_Texte fourni_
Patrice35. Pourquoi le président Nicolas Sarkozy ne dialogue-t-il plus avec les syndicats ? Qu'en est-il de la logique du «les partenaires sociaux trouvent des accords qui sont ensuite traduits dans la loi», est-elle abandonnée pour la fin de mandat ?
L. B. Il y a eu plusieurs périodes dans ce quinquennat. Une première période où, sur la représentativité, sur le marché du travail, les partenaires sociaux ont eu de l'espace pour négocier. Et une deuxième période, plus longue, où le gouvernement a choisi de ne pas pratiquer la voix du dialogue, comme sur les retraites.

Vieuxfuté. La TVA sociale, un mauvais coup pour la sécu ? Qu'en pensez-vous ?
L. B.  La TVA sociale, telle qu'elle est présentée aujourd'hui par le gouvernement, est une vision par le petit bout de la lorgnette du financement de la protection sociale. Ce financement peut être interrogé, mais la CFDT est contre la TVA sociale, parce que cela fait reposer un allègement du coût du travail sur les salariés, qui le paieront par une augmentation de la TVA. La CFDT préfère un financement de la protection sociale qui repose pour partie sur la CSG. L'augmentation de la TVA est un nouveau plan de rigueur qui touche principalement les salariés, alors qu'une augmentation de la CSG permettrait de financer la protection sociale sur tous les revenus, y compris les revenus financiers, les revenus du capital et les revenus du patrimoine.

Benêt. Au-dela de la posture classique de l'indignation ou du déni, comment peut-on expliquer que l'on estime de moins en moins absurde d'être sympathisant FN et syndicaliste ?

_Tâches à réaliser_
1. Relevez tous les pseudonymes des internautes qui posent une question dans le texte fourni.
2. Dans le texte fourni, recopiez le passage situé entre « Benêt. Au-dela de » et « FN et syndicaliste ? », ces deux extraits compris.
3. Répondez à ces questions d'après le texte fourni :
(a) Quel dossier L. B. cite-t-il comme exemple de la période où le gouvernement n'a pas choisi la voie du dialogue ?
(b) Sur quel prélèvement la CFDT préfère-t-elle faire reposer en partie le financement de la protection sociale ?
(c) Selon la CFDT, qui paiera l'allègement du coût du travail lié à la TVA sociale ?
Les lignes qui suivent n'ont aucun lien avec le texte fourni.

Enregistrements issus d'une source de données:
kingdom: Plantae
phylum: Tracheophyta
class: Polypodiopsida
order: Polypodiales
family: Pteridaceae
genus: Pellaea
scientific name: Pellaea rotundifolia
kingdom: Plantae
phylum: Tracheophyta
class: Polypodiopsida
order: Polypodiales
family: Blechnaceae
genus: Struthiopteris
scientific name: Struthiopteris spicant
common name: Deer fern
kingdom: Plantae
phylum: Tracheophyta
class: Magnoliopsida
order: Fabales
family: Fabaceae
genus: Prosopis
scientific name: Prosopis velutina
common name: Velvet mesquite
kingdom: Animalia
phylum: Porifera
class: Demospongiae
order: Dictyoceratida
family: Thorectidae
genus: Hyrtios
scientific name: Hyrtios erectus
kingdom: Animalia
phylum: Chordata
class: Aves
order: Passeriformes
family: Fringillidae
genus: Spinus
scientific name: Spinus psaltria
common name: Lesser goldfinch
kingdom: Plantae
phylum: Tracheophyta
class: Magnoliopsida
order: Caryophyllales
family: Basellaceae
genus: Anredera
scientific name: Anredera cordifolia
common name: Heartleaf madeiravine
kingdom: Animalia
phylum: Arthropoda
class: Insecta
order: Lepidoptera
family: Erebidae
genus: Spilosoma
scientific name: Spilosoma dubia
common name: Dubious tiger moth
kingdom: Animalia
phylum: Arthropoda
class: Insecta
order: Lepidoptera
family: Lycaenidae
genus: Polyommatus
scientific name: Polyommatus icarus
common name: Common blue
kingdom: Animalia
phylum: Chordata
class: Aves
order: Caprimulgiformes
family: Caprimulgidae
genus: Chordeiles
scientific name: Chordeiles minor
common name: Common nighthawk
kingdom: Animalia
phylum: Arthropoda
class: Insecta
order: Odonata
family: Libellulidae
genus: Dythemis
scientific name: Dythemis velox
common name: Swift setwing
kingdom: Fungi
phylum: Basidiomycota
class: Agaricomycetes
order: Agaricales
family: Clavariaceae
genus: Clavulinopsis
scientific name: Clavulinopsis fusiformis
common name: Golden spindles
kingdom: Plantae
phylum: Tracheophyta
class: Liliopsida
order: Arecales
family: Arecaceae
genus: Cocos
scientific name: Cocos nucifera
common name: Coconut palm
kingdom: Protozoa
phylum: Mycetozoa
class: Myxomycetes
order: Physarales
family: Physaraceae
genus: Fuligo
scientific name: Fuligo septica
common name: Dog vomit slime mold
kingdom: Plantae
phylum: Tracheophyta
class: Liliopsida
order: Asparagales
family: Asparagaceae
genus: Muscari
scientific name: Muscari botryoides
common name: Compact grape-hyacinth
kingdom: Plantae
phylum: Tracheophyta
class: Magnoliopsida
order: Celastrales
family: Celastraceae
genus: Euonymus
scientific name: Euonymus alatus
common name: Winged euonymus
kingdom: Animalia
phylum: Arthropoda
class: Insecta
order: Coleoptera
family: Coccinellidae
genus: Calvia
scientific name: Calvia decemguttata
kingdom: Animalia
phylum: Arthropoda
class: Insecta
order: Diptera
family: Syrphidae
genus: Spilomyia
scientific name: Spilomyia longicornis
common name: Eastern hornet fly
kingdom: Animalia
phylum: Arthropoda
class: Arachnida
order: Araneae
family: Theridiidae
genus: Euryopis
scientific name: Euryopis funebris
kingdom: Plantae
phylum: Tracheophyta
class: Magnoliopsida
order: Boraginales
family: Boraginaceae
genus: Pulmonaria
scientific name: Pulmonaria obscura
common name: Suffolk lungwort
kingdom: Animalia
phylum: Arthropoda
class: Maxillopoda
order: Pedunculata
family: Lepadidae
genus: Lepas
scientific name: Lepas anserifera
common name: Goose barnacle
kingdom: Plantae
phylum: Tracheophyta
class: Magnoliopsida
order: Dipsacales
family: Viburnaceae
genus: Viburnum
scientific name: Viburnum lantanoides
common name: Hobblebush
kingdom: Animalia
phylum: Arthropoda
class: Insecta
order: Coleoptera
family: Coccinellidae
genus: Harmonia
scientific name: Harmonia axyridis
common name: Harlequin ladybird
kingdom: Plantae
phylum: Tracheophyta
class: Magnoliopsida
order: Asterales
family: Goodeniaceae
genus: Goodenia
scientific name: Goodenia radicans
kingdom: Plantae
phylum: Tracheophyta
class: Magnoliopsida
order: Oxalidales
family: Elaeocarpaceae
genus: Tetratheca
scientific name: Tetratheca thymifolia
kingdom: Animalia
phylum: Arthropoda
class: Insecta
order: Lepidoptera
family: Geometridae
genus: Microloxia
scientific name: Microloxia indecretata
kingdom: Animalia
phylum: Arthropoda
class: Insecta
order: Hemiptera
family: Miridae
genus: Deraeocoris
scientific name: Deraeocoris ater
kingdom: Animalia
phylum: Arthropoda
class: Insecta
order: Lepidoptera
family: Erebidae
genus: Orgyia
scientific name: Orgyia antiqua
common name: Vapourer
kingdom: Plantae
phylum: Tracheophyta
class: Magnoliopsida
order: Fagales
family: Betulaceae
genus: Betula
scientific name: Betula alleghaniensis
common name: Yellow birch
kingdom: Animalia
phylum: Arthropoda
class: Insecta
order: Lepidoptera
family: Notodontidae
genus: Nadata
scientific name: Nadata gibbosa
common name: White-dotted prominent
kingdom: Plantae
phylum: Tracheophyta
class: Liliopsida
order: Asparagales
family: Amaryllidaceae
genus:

_Réponses rédigées_
1. Patrice35, Vieuxfuté, Benêt

2.
Benêt. Au-dela de la posture classique de l'indignation ou du déni, comment peut-on expliquer que l'on estime de moins en moins absurde d'être sympathisant FN et syndicaliste ?

3.
(a) Les retraites.
(b) La CSG.
(c) Les salariés, par une augmentation de la TVA.